*PASSAGE FOR REVIEW*.

· · · · · · ·

Read in October, 2010

It’s finally over. I turned the last page of Shelby Foote’s (You may remember Foote as the gentlemanly, professorial presence in Ken Burns PBS series.)
monster “narration” of the civil war. Close to 3000 pages detailing every military and political battle in those horrendous four-plus years of slaughter that stand as a monument to human obstinacy and idiocy. Why I needed to do this, when I’ve already read so much about all this over the years, I can’t possibly explain. Probably a 12-step program would help, but like I said it’s over now and not worth the further pain recovery would take.

I did learn a lot, and maybe I’ll be able to remember some of it. Of all the things I could write about, though, from military to political maneuvers, I think I’ll choose names and construction.

One thing about a piece so full of information is this—you get a full account of all the players, big and small. So there are many more characters running through these pages than Grant, Sherman, Lee and Lincoln.

After a while, I began to see repeats. On the southern side, this seemed easily explainable. It was a stratified, aristocratic society in many ways, and the officers tended to come from the upper class,which meant merging and crossing family lines. There were sons and nephews under the command of fathers. So you’d read, for example, of a General Ewell on one page and an Lieutenant Ewell a few pages later. There was a cavalry officer by the name of R.H. Lee. Nephew. Or of a father burying a son after a battle. But then there were other duplicate names that were not family, apparently, as if the population lacked surname imagination. There were two prominent confederate Johnstons. A a couple of Johnsons. Confusing repeats. And to take the whole thing farther, how did General Butler get from Virginia to Texas, and why is he a confederate now? And is there really a Union officer named Jefferson Davis? Answer to that question is “yes.”

· · · · · · ·

*DATA EXTRACT*.

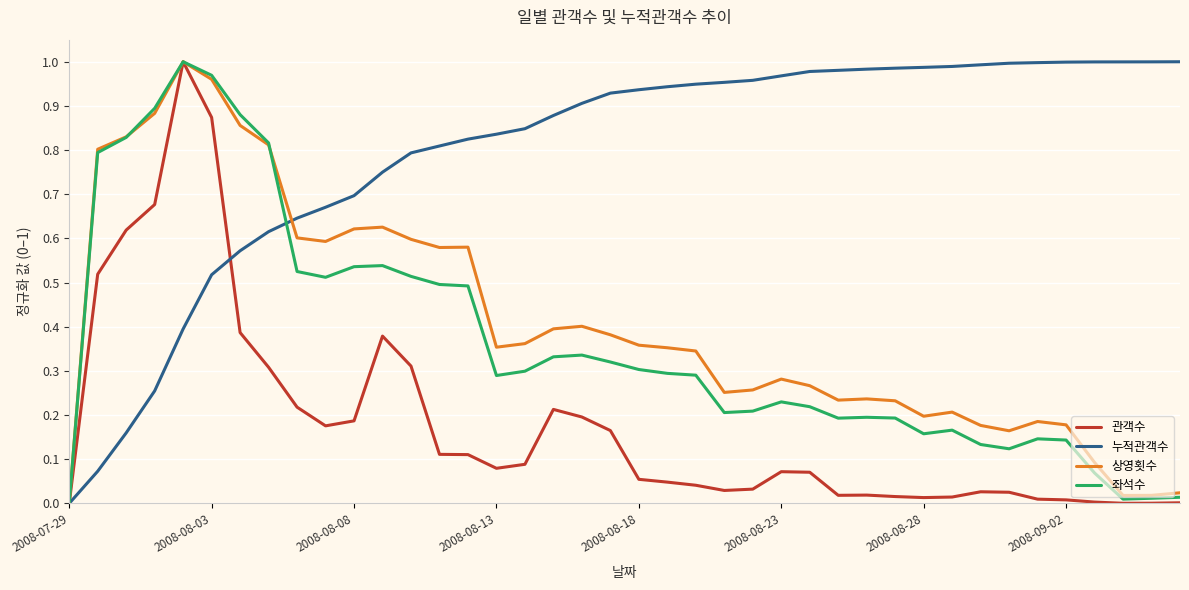

Which series has the largest total across all categories?

누적관객수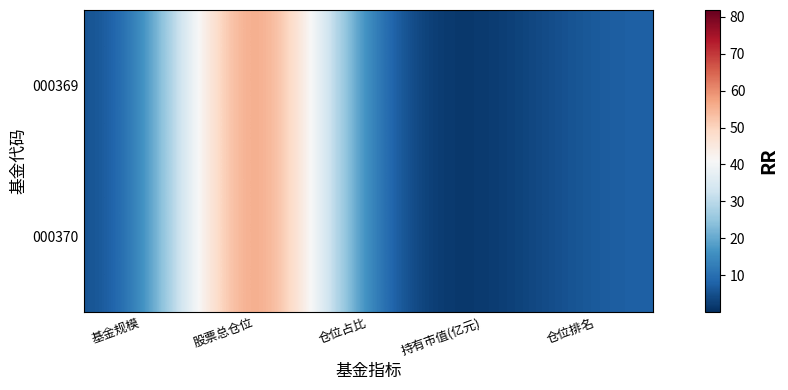

Rank the series by their maximum value, from highest to lowest.

000369, 000370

· · · · · · ·

*QUESTIONS TO ANSWER*.
- a) From the reflection on reading Shelby Foote's Civil War history, reproduce the section starting at "It’s finally over." and ending at "recovery would take.", replacing "slaughter" with "bloodshed".
- b) Carry on the reflection on reading Shelby Foote's Civil War history from the point where it stops.

*SOLVED TASKS*.
- a)
It’s finally over. I turned the last page of Shelby Foote’s (You may remember Foote as the gentlemanly, professorial presence in Ken Burns PBS series.)
monster “narration” of the civil war. Close to 3000 pages detailing every military and political battle in those horrendous four-plus years of bloodshed that stand as a monument to human obstinacy and idiocy. Why I needed to do this, when I’ve already read so much about all this over the years, I can’t possibly explain. Probably a 12-step program would help, but like I said it’s over now and not worth the further pain recovery would take.

- b)
And not all the officers were even military guys, at least not originally. The union’s General Butler was a congressman who wanted to be president and thought being a war hero would be a good way to get himself some creds. Same with General Banks. Didn’t work out for either of them.

A trivia question: Which side had the most amputee generals? Answer to this one: the south. Hood and Ewell both had to be strapped into their saddles because Hood was minus a leg, Ewell an arm and a leg. Both lost their limbs early in the war, then came back fighting. Talk about idiocy and obstinacy.

And, finally, there’s Jefferson Davis himself—the president, not the union officer. I knew he was captured in the final days, but I knew nothing of what happened after. Turns out he worked his way out of prison after a few years, then became an insurance executive in North (or was it South?) Carolina. He was then offered refuge on the plantation of a Louisiana lady much smitten with his cause and his charms. He took her up on it, completed his memoirs in her cottage. There may have been much more to it than simple admiration. His wife refused to join him during this time, and despite his professions of devotion to home and hearth, he chose to stay there anyhow. She did come on down when the benefactress died and left him not only the cottage, but the whole plantation and a couple of more besides.

He lived to a ripe old age (eighty something), unrepentant and unbowed. He never signed the loyalty oath necessary to enfranchise himself. But he did talk in his later years about how given the present circumstances, seeing to the good of the union was the best course for everyone.

Going on to construction: An army’s purpose is to kill people and destroy things. So if your opponent depends on a railroad for supplies, it’s a good idea to destroy the railroad. This, both sides accomplished over and over. Thing is, it didn’t seem to take long to fix a railroad, even if the rails were not only torn up but heated and bent around trees. They could get a hundred miles of rail back in shape in a couple of weeks. Same with bridges. If someone’s chasing you, you want to burn your bridges to slow them down. But a bridge can, apparently, be made ready to cross 5000 troops and a bunch of cannon virtually overnight. Might have to tear down someone’s house for the materials, but this is war and your purpose is to destroy things. Furthermore, if the road is muddy and you need some traction and there are some trees in the vicinity, you set troops to chopping. Before long you have a “corduroy” for your men, animals, and guns. Of course if there are no trees, you are SOL, which happened to both sides a lot.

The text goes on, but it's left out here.